One of the hardest yet most important parts of self care is scheduling it into your life. In my experience, if I do not schedule self care into my life I will go a really long time without it and then almost use it as a crutch. Instead of setting aside an hour to spend walking, I will choose less freeing forms of “self care” which looks like shopping, getting my nails done, ordering take out, and then binging something on netflix. I wake up the next morning with a self care hangover which feels a lot like guilt and stress that I wasted a whole day with no actual soul care to show for it. Please hear me that those activities are not inherently wrong, and they are also often not what I actually need. So scheduling this in makes a huge difference, and it is easiest if these practices become a normal part of your routine. As an example, we go on a family walk every night before bathtime/bedtime which gives us space to talk about our day and get some pre-bedtime jitters out. After we get the baby to bed and get things ready for the night, we lay down and read a chapter of a book. Small little rhythms like this throughout your day makes scheduling self care feel less overwhelming and unrealistic.

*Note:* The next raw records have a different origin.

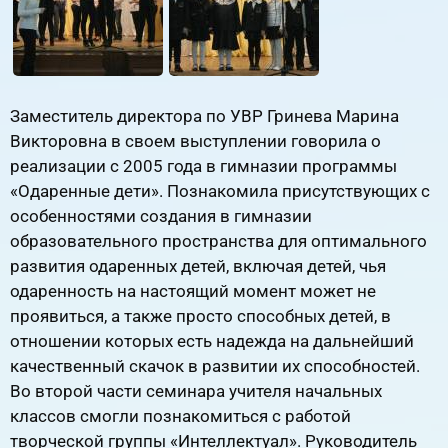
Заместитель директора по УВР Гринева Марина
Викторовна в своем выступлении говорила о
реализации с 2005 года в гимназии программы
«Одаренные дети». Познакомила присутствующих с
особенностями создания в гимназии
образовательного пространства для оптимального
развития одаренных детей, включая детей, чья
одаренность на настоящий момент может не
проявиться, а также просто способных детей, в
отношении которых есть надежда на дальнейший
качественный скачок в развитии их способностей.
Во второй части семинара учителя начальных
классов смогли познакомиться с работой
творческой группы «Интеллектуал». Руководитель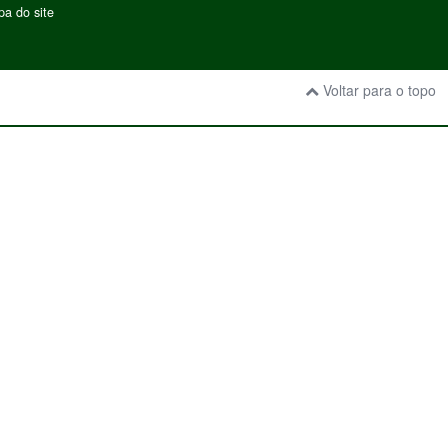
a do site
Voltar para o topo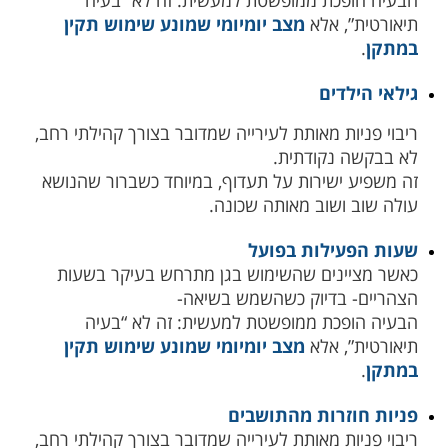
הבעיה הופכת ממופשטת למעשית: זה לא “בעיה
תיאורטית”, אלא
מצב יומיומי שמונע שימוש תקין
במתקן
.
גילאי הילדים
ריבוי פניות מאותת לעירייה שמדובר בצורך קהילתי רחב,
לא בבקשה נקודתית.
זה משפיע ישירות על תעדוף, במיוחד כשברור שהנושא
עולה שוב ושוב מאותה שכונה.
שעות הפעילות בפועל
כאשר מציינים שהשימוש בגן מתרחש בעיקר בשעות
הצהריים- בדיוק כשהשמש בשיאה-
הבעיה הופכת ממופשטת למעשית: זה לא “בעיה
תיאורטית”, אלא
מצב יומיומי שמונע שימוש תקין
במתקן
.
פניות חוזרות מהתושבים
ריבוי פניות מאותת לעירייה שמדובר בצורך קהילתי רחב,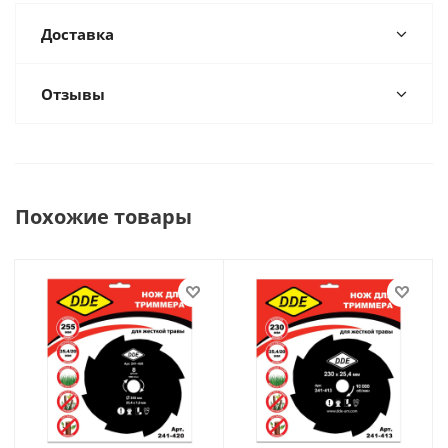
Доставка
Отзывы
Похожие товары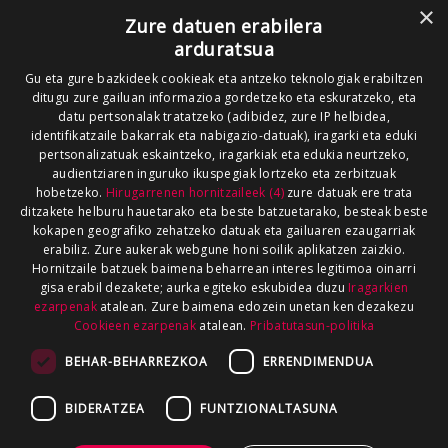
×
Zure datuen erabilera
arduratsua
Gu eta gure bazkideek cookieak eta antzeko teknologiak erabiltzen
ditugu zure gailuan informazioa gordetzeko eta eskuratzeko, eta
datu pertsonalak tratatzeko (adibidez, zure IP helbidea,
identifikatzaile bakarrak eta nabigazio-datuak), iragarki eta eduki
pertsonalizatuak eskaintzeko, iragarkiak eta edukia neurtzeko,
audientziaren inguruko ikuspegiak lortzeko eta zerbitzuak
hobetzeko.
Hirugarrenen hornitzaileek (4)
zure datuak ere trata
ditzakete helburu hauetarako eta beste batzuetarako, besteak beste
kokapen geografiko zehatzeko datuak eta gailuaren ezaugarriak
erabiliz. Zure aukerak webgune honi soilik aplikatzen zaizkio.
Hornitzaile batzuek baimena beharrean interes legitimoa oinarri
gisa erabil dezakete; aurka egiteko eskubidea duzu
Iragarkien
ezarpenak
atalean. Zure baimena edozein unetan ken dezakezu
Cookieen ezarpenak
atalean.
Pribatutasun-politika
BEHAR-BEHARREZKOA
ERRENDIMENDUA
BIDERATZEA
FUNTZIONALTASUNA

This tiny bit of self reflection and shifting towards something more genuine and less trendy might not bring more followers or likes, it might cause you to look inward and stop numbing the things that you’ve been carrying for years, and it might take a little more work on the front end. But it will leave your soul more full and your heart more free. You might end up being more present and connected, less anxious and more settled. In the self care obsessed comparison culture, fight the urge to take a picture and construct the perfect caption and truly care for yourself. You deserve it. Your soul deserves it.